John Howe, illustrator of Tolkien’s works
8 Sep, 2025
2025-9-8 10:25:23 AM UTC
2025-9-8 10:25:23 AM UTC
If there’s anything more extraordinary than traversing Middle-earth from one end to the other, with its wonders and dangers, it’s doing it by drawing. That’s what Canadian artist John Howe has done, following in the footsteps of Bilbo, Frodo, and other characters from J. R. R. Tolkien’s works from Bag End, the two hobbits’ home in the Shire, to Mordor, Sauron’s dark realm, visiting along the way places as famous (and some as ominous) to Tolkien fans as Rivendell, Isengard, Khazad-dûm, Minas Tirith, Edoras, and Helm’s Deep.
Howe has collected his impressions and drawings in the fabulous A Middle-earth Traveller: Sketches from Bag End to Mordor (2017), a work as important as the Red Book of Westmarch or the Book of Mazarbul, which the dwarf Gimli carried. The illustrator has not only traveled with his imagination to do so but has also been to some real locations in Tolkien’s geography: the New Zealand settings where The Lord of the Rings and The Hobbit were filmed in 1998 and 2009 respectively, Peter Jackson’s adaptations on which Howe worked as an artistic designer alongside Alan Lee, capturing the entire Tolkien universe, from the dwarves’ pipes to the colossal Argonath, the Pillars of the Kings, the elves’ bows and arrows, or Bilbo’s larder.
Howe, one of the greatest visual specialists in Tolkien’s work and to whose pencil we owe images on calendars, posters, and the covers and illustrations of books by the author of The Lord of the Rings (he is one of the illustrators of the Unfinished Tales of Númenor and Middle-earth), was one of the guest stars of the Barcelona International Comic Fair, which closed on April, during these spring days when the white tree of Gondor seems to be blooming everywhere.
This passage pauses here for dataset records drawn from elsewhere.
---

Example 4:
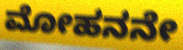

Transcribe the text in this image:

ಮೋಹನನೇ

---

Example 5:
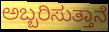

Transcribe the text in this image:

ಅಬ್ಬರಿಸುತ್ತಾನೆ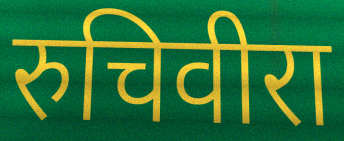
रुचिवीरा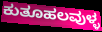
ಕುತೂಹಲವುಳ್ಳ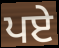
ਪਏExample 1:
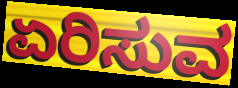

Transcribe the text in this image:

ಏರಿಸುವ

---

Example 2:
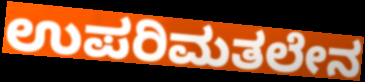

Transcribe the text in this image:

ಉಪರಿಮತಲೇನ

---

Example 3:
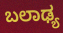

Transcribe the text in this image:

ಬಲಾಢ್ಯ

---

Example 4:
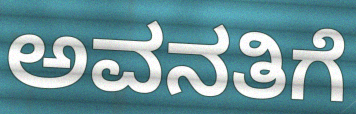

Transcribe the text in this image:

ಅವನತಿಗೆ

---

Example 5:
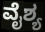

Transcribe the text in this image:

ವೈಶ್ಯ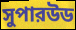
সুপারউডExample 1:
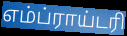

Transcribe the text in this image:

எம்ப்ராய்டரி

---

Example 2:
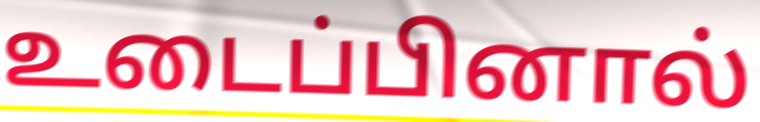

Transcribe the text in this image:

உடைப்பினால்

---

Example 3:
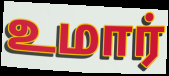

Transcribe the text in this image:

உமார்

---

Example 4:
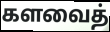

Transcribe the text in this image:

களவைத்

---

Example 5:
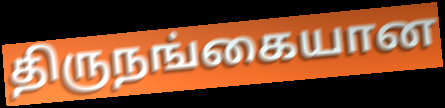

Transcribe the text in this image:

திருநங்கையான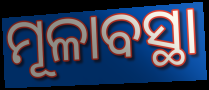
ମୂଳାବସ୍ଥାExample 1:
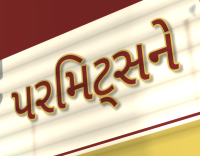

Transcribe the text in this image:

પરમિટ્સને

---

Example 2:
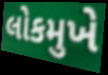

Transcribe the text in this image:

લોકમુખે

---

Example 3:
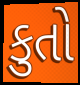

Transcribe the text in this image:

કુતો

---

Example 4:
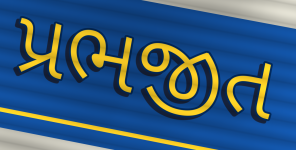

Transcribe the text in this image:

પ્રભજીત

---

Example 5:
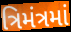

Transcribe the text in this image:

ત્રિમંત્રમાં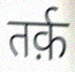
तर्क़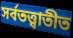
সর্বতত্ত্বাতীতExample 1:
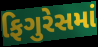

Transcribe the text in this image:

ફિગુરેસમાં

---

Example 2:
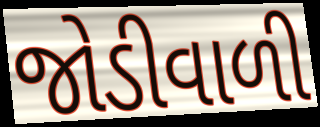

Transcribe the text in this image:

જોડીવાળી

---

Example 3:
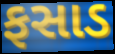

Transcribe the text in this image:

ફસાડ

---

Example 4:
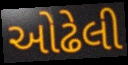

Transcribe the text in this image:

ઓઢેલી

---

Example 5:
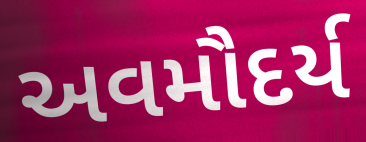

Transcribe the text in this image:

અવમૌદર્ય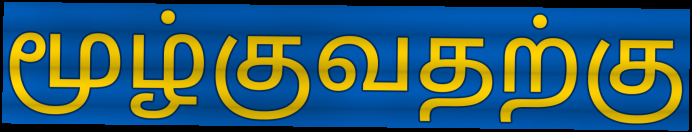
மூழ்குவதற்கு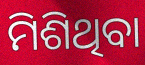
ମିଶିଥିବା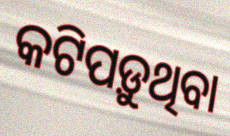
କଟିପଡ଼ୁଥିବାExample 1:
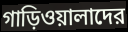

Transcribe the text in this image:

গাড়িওয়ালাদের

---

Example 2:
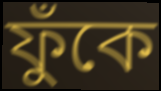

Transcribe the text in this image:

ফুঁকে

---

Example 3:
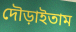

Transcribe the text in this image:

দৌড়াইতাম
When you see Howe, it seems that he has really come from a faraway place. You could even mistake him for one of the Rangers of the North that Aragorn led under the name of Strider. When you mention this to him and praise his wiry, serious, and resolute appearance, which would terrify a goblin or an orc, even a premium Uruk-hai (Howe practices medieval fencing with a Swiss historical reenactment group), he cracks a smile and says you should have seen him a few years earlier when he had more and longer hair.